DOUBLE BATCH (10 Litres):


    Additional Ingredients and Equipment Required:

    Method:

    1. Rehydrate the dried elderberries in the fridge overnight by placing them into a bowl filled with 1.5 L of water.
    2. Grab the bowl with the now rehydrated elderberries and pour the contents into a pot. Bring to a boil before simmering over medium heat for 20 mins.*
    3. Fill your fermenter/ brew bucket with approx. 3.7 L of water before pouring in your elderberry infused water. Tip the entire contents of the pot into the fermenter – do not strain and remove the elderberries. Add in 1.12kg honey and stir until combined.
    4. Aerate the must and pitch ½ a packet of Mangrove Jack’s M05 Mead Yeast. Ferment between 15oC - 30oC.
    5. 24 hours after pitching the yeast open your fermenter and wet the floating elderberries by pushing them into the liquid using a sanitized spoon - this is to prevent mould. Then degas (gently stir) the mead. Now open the Mangrove Jack’s Wine Yeast Nutrient and distribute approx. ⅙ of the contents into the mead. Aerate for 1 - 2 mins.
    6. Repeat the previous step at 48 and 72 hours.
    7. Punch the fruit cap (wet the elderberries) once a day for the first 7 days of fermentation. Do not open the fermenter (unless taking gravity readings) after this point as you risk oxidization.
    8. Once your gravity reads ≤ 1.000 and at least 3 weeks have passed since pitching the yeast grab the cinnamon stick and chuck it into a 5 litre glass demijohn. Rack (syphon) your mead on top of it.
    9. Let the mead meld with the cinnamon for 1-2 weeks before racking off into another 5 litre glass demijohn.
    10. Leave your mead to mellow and develop its flavour for at least 2 months. Check the airlock every so often in case it needs to be refilled.
    11. Bulk age and/or bottle.

    *DO NOT skip this step. Elderberries are toxic if not cooked prior to metabolizing.
    †Refer to the section on Stabilisation and Back Sweetening below.

    NOTE:
    - Everything that touches the honey and eventually mead at all stages throughout the process must be clean, rinsed and sanitized to avoid infection.
    - If brewing a Double Batch times all measurements by two.
    - The calculations given in the stabilisation and back sweetening guide are calculated for this particular mead at the stated ABV.

    STABILISATION AND BACK SWEEENTING:

    Eir is intended to be a sweet mead. The following is a brief outline on two different methods in order to achieve this.

    METHOD 1:

    1. Confirm your mead has finished fermentation via a gravity reading of ≤ 1.000. Ideally, this will be done once your mead has started to clear.
    2. Crush one Campden Tablet (Potassium Metabisulfite) into a powder.

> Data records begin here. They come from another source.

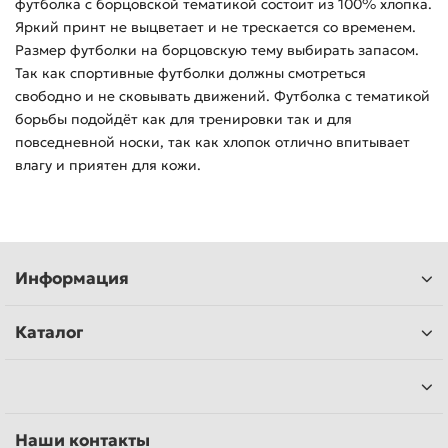
футболка с борцовской тематикой состоит из 100% хлопка.
Яркий принт не выцветает и не трескается со временем.
Размер футболки на борцовскую тему выбирать запасом.
Так как спортивные футболки должны смотреться
свободно и не сковывать движений. Футболка с тематикой
борьбы подойдёт как для тренировки так и для
повседневной носки, так как хлопок отлично впитывает
влагу и приятен для кожи.
Информация
Каталог
Наши контакты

Then using a scale that can accurately measure down to 0.01 decimal places weigh out 1.35g of Potassium Sorbate.
    3. Take a small sample of the mead and stir until both additives have completely dissolved.
    4. Pour the sample into an empty 5 litre demijohn and rack your mead on top of it.
    5. Allow between 12 - 24 hours to pass before weighing out 380g of honey.
    6. Pour the honey into the mead and gently stir until combined, taking care not to cause a whirlpool or aerate the mead. If after 5 or so minutes of slowly stirring there is still some undissolved honey don’t worry about it, this will sort itself out over the next couple of days.
    7. Take a gravity reading before replacing the airlock - It should be right round 1.022.
    8. Give your mead at least a week before confirming fermentation has not restarted. If the gravity matches what it did a week prior, you can move onto bottling.

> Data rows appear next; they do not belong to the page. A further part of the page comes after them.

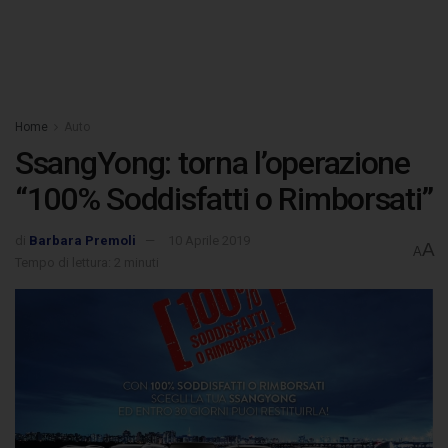
Home
Auto
SsangYong: torna l’operazione
“100% Soddisfatti o Rimborsati”
di
Barbara Premoli
10 Aprile 2019
A
A
Tempo di lettura: 2 minuti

    WARNING: If you do not have all the established ingredients/ equipment in order to safely perform stabilisation via chemical additives DO NOT attempt to add additional honey into the demijohn – you will restart fermentation. Bottling while yeast are actively fermenting will cause bottles to explode, risking hospitalisation.

    METHOD 2:

    1. Ideally, once your mead has cleared, bottle as per step 11.
    2. When you’re ready to drink some mead, go grab the leftover honey that wasn’t used during primary fermentation.
    3. Pour your mead into a glass (Serving Suggestion: 150ml).
    4. Spoon out about ½ tspof honey and stir into the mead.
    5. Consume the Nectar of the Gods!

    Adjust the amount of honey according to taste.